TEXT EXCERPT:
How to get the return address on the stack on LLVM

Hi all,

I want to implement the Xor random canary, so I have to get the return address in the prologue and epilogue of the function.

In the prologue of the function, before I insert into the canary on the stack, I can get the return address by:

ConstantInt* ci = llvm::ConstantInt::get(Type::getInt32Ty(RI->getContext()), 0);
       Value* Args1[] = {ci};
CallInst* callInst = CallInst::Create(Intrinsic::getDeclaration(M, Intrinsic::returnaddress),
                &Args1[0], array_endof(Args1), "Call Return Address", InsPt);

CallInst will get the return address and it works.

While, in the epilogue of the function, due to the canary has been inserted. I write the similar code:

ConstantInt* ci2 = llvm::ConstantInt::get(Type::getInt32Ty(RI->getContext()), 1);
     Value* Args3[] = {ci2};
     CallInst* callInst1 = CallInst::Create(Intrinsic::getDeclaration(M, Intrinsic::returnaddress),
              &Args3[0], array_endof(Args3), "Caaall Return Address", BB);

But it does not work this time. I cannot get the return address.

What is problem? How can I get the return address? Thank you!

Ying

Hello

In the prologue of the function, before I insert into the canary on
the stack, I can get the return address by:

Note that there is no epilogue and prologue at IR level :slight_smile:

But it does not work this time. I cannot get the return address.
What is problem? How can I get the return address? Thank you!

What is the problem? It seems you're getting the return address via
intrinsic call correctly.

Hi Anton,

Thanks for your reply!

I'm now stuck at a problem with the Intrinsic function returnaddress.
I call it twice in the function.

For the first time, it goes to the correct address which storing return address.
And then it saves the content it reads into the local stack.
But when I call returnaddress again, it just reads from the local stack.

How can I solve this problem?

Thank you
Ying

Quoting Anton Korobeynikov <anton@korobeynikov.info> on Tue, 26 Jul 2011 21:12:07 +0400:

Hi all,

I want to implement the Xor random canary, so I have to get the return
address in the prologue and epilogue of the function.

First, two clarifications on the llvm.returnaddress() intrinsic to make sure you understand what your code is doing:

1) If I understand correctly, the llvm.returnaddress instrinsic returns the value of the return address stored on the stack. It does not return the location of the return address within the stack. In other words, the llvm.returnaddress intrinsic can tell you the program counter to which control flow will jump on function return, but it doesn't give you a way to modify the return address.

GIVEN INFORMATION:
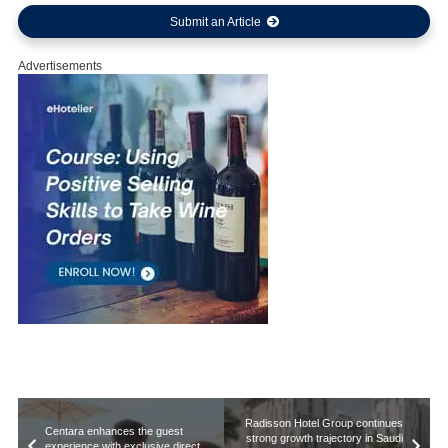
Submit an Article
Advertisements
Radisson Hotel Group continues
Centara enhances the guest
strong growth trajectory in Saudi
experience with exclusive direct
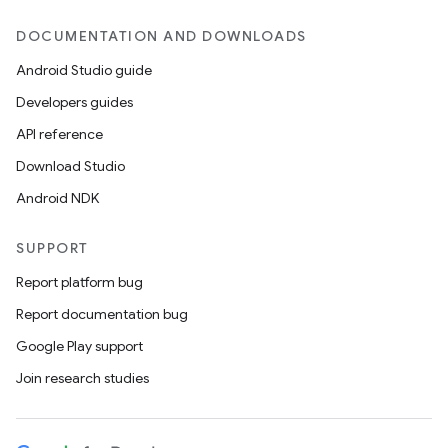
DOCUMENTATION AND DOWNLOADS
Android Studio guide
Developers guides
API reference
Download Studio
Android NDK
SUPPORT
Report platform bug
Report documentation bug
Google Play support
Join research studies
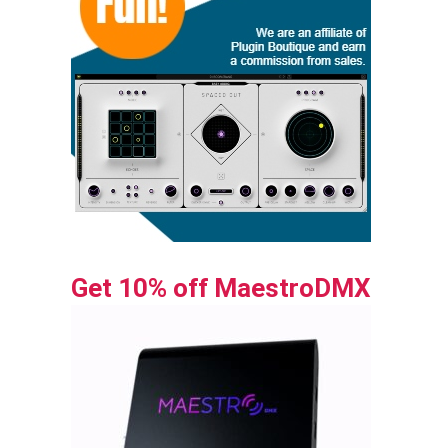
Get 10% off MaestroDMX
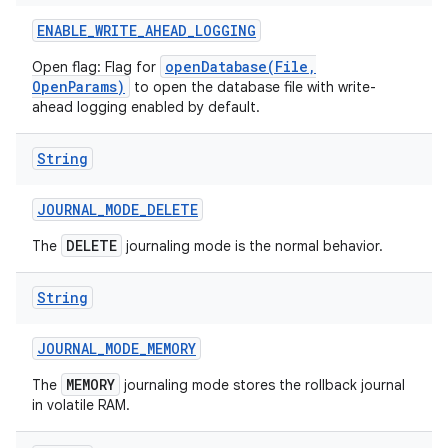
ENABLE
_
WRITE
_
AHEAD
_
LOGGING
openDatabase(File,
Open flag: Flag for
OpenParams)
to open the database file with write-
ahead logging enabled by default.
String
JOURNAL
_
MODE
_
DELETE
DELETE
The
journaling mode is the normal behavior.
nits
String
JOURNAL
_
MODE
_
MEMORY
MEMORY
The
journaling mode stores the rollback journal
in volatile RAM.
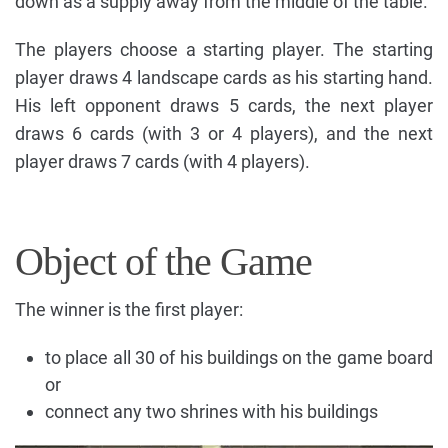
down as a supply away from the middle of the table.
The players choose a starting player. The starting
player draws 4 landscape cards as his starting hand.
His left opponent draws 5 cards, the next player
draws 6 cards (with 3 or 4 players), and the next
player draws 7 cards (with 4 players).
Object of the Game
The winner is the first player:
to place all 30 of his buildings on the game board
or
connect any two shrines with his buildings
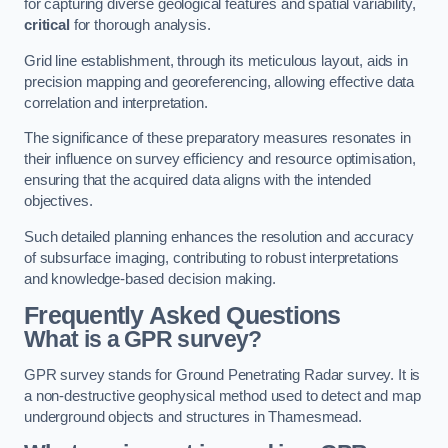
for capturing diverse geological features and spatial variability,
critical
for thorough analysis.
Grid line establishment, through its meticulous layout, aids in
precision mapping and georeferencing, allowing effective data
correlation and interpretation.
The significance of these preparatory measures resonates in
their influence on survey efficiency and resource optimisation,
ensuring that the acquired data aligns with the intended
objectives.
Such detailed planning enhances the resolution and accuracy
of subsurface imaging, contributing to robust interpretations
and knowledge-based decision making.
Frequently Asked Questions
What is a GPR survey?
GPR survey stands for Ground Penetrating Radar survey. It is
a non-destructive geophysical method used to detect and map
underground objects and structures in Thamesmead.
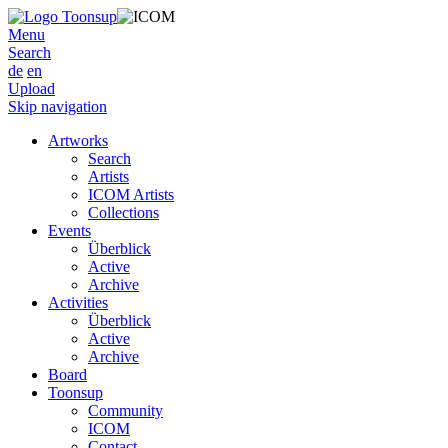
Menu
Search
de
en
Upload
Skip navigation
Artworks
Search
Artists
ICOM Artists
Collections
Events
Überblick
Active
Archive
Activities
Überblick
Active
Archive
Board
Toonsup
Community
ICOM
Contact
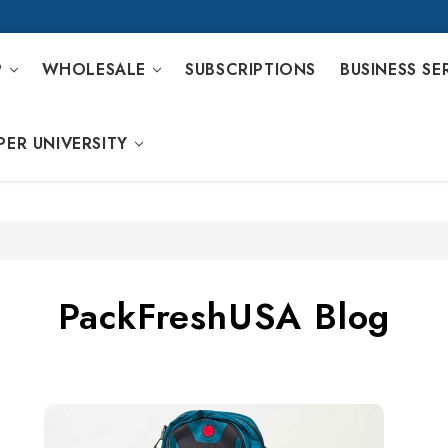
P
WHOLESALE
SUBSCRIPTIONS
BUSINESS SE
PER UNIVERSITY
PackFreshUSA Blog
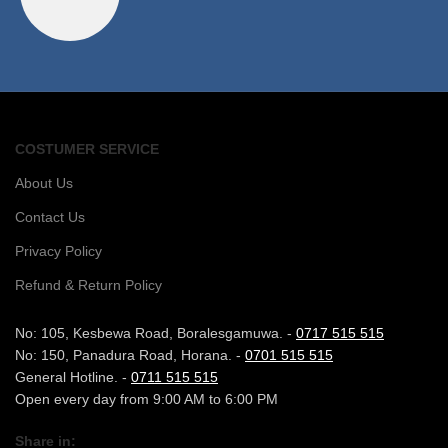
COSTUMER SERVICE
About Us
Contact Us
Privacy Policy
Refund & Return Policy
No: 105, Kesbewa Road, Boralesgamuwa. -
0717 515 515
No: 150, Panadura Road, Horana. -
0701 515 515
General Hotline. -
0711 515 515
Open every day from 9:00 AM to 6:00 PM
Share in:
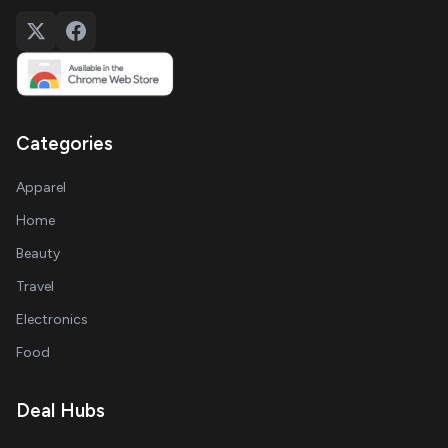
Categories
Apparel
Home
Beauty
Travel
Electronics
Food
Deal Hubs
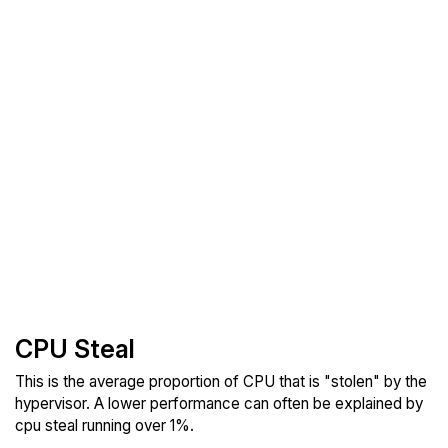
CPU Steal
This is the average proportion of CPU that is "stolen" by the
hypervisor. A lower performance can often be explained by
cpu steal running over 1%.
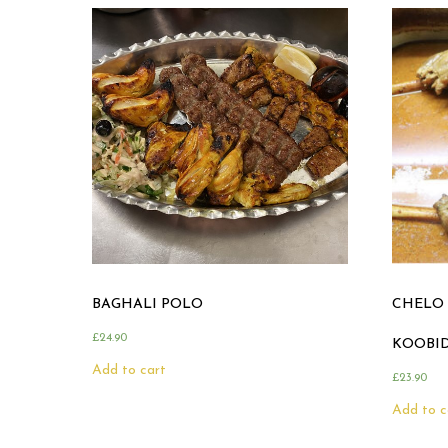
BAGHALI POLO
CHELO 
£
24.90
KOOBI
Add to cart
£
23.90
Add to c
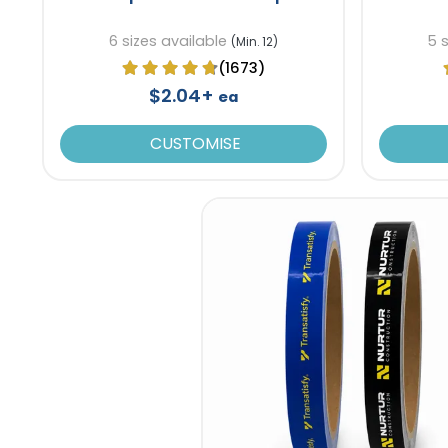
6 sizes available
5 
(Min. 12)
(1673)
$2.04+
ea
CUSTOMISE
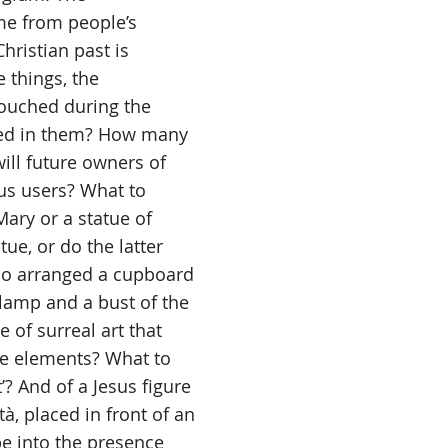
me from people’s
hristian past is
 things, the
touched during the
ted in them? How many
ll future owners of
ous users? What to
Mary or a statue of
ue, or do the latter
Who arranged a cupboard
 lamp and a bust of the
 of surreal art that
he elements? What to
’? And of a Jesus figure
, placed in front of an
e into the presence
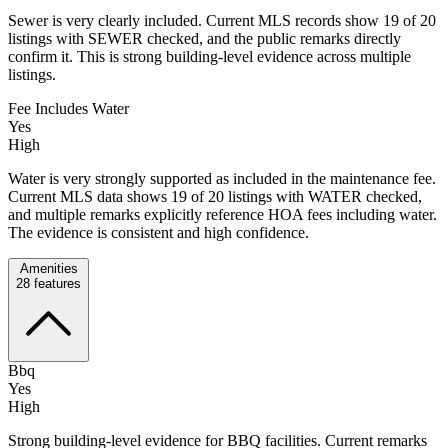
Sewer is very clearly included. Current MLS records show 19 of 20
listings with SEWER checked, and the public remarks directly
confirm it. This is strong building-level evidence across multiple
listings.
Fee Includes Water
Yes
High
Water is very strongly supported as included in the maintenance fee.
Current MLS data shows 19 of 20 listings with WATER checked,
and multiple remarks explicitly reference HOA fees including water.
The evidence is consistent and high confidence.
Amenities
28
features
Bbq
Yes
High
Strong building-level evidence for BBQ facilities. Current remarks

WORK REQUEST 1:
From the code snippets in the LLVM return-address thread, list every variable that is declared.
WORK REQUEST 2:
Pull out every line of the listing that contains the string "reference". Case counts.

EXERCISE RESULT 1:
ci, Args1, callInst, ci2, Args3, callInst1

EXERCISE RESULT 2:
API reference
and multiple remarks explicitly reference HOA fees including water.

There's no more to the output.